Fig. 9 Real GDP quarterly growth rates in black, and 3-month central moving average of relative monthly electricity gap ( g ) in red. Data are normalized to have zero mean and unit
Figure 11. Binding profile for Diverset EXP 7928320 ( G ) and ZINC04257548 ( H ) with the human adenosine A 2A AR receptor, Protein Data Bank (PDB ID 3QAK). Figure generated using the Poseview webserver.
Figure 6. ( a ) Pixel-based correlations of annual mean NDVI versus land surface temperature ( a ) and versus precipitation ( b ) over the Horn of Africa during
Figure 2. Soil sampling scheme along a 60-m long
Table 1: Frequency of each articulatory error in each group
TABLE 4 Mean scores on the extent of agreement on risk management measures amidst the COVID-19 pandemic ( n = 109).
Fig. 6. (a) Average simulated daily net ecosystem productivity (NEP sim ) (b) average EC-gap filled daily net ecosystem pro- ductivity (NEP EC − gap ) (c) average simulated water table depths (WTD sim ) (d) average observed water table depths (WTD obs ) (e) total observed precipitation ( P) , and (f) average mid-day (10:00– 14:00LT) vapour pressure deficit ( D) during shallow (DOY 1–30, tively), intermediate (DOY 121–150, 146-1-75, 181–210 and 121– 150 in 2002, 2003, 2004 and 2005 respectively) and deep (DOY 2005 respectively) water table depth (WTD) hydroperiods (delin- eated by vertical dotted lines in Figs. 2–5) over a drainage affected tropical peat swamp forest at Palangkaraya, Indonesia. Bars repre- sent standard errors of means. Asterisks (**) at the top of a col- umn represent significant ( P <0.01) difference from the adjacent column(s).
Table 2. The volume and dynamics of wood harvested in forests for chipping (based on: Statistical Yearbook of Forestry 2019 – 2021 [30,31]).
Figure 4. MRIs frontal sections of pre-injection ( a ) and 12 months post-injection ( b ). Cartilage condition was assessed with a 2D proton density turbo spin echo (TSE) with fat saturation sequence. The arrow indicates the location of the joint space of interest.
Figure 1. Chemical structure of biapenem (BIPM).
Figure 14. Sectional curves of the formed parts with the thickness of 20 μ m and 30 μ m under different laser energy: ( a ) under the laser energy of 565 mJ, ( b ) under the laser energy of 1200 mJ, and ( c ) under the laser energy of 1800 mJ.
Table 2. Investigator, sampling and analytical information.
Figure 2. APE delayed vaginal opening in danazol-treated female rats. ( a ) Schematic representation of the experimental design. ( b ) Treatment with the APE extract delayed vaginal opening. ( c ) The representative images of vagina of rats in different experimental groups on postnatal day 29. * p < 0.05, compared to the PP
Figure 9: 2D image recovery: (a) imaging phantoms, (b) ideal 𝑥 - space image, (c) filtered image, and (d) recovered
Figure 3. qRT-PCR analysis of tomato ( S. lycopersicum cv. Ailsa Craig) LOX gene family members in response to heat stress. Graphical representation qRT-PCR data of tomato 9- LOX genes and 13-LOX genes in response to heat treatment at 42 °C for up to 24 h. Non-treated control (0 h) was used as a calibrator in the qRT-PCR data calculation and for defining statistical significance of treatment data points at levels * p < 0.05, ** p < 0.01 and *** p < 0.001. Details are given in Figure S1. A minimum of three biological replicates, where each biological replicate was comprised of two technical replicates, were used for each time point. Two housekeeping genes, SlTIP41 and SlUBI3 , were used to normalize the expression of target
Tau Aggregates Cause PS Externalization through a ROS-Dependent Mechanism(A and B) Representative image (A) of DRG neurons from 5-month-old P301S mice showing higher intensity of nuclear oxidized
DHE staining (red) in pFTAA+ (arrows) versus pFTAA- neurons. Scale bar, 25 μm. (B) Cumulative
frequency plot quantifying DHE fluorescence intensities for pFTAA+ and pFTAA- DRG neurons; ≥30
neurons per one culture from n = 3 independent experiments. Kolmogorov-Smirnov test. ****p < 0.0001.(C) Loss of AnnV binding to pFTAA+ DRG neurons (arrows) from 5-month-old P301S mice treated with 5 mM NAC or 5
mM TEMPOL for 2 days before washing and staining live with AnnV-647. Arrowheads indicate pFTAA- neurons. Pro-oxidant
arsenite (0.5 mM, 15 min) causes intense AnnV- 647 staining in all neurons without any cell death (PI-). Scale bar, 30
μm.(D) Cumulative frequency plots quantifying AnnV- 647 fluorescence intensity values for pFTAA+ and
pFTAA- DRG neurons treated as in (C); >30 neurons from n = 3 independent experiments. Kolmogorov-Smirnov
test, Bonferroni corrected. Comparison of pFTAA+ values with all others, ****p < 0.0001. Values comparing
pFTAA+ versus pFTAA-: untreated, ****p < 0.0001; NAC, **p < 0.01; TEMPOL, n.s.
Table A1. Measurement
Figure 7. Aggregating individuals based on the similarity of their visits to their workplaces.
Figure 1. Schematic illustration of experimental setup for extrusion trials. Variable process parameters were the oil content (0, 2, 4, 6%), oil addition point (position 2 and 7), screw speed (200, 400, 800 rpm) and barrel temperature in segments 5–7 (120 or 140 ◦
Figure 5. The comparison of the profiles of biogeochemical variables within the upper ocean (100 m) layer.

THE TASK: Begin with the line above that has "Tau Aggregates Cause" and continue through the line that has "frequency plot quantifying", setting each one down exactly. Stop there.

EXERCISE OUTPUT:
Tau Aggregates Cause PS Externalization through a ROS-Dependent Mechanism(A and B) Representative image (A) of DRG neurons from 5-month-old P301S mice showing higher intensity of nuclear oxidized
DHE staining (red) in pFTAA+ (arrows) versus pFTAA- neurons. Scale bar, 25 μm. (B) Cumulative
frequency plot quantifying DHE fluorescence intensities for pFTAA+ and pFTAA- DRG neurons; ≥30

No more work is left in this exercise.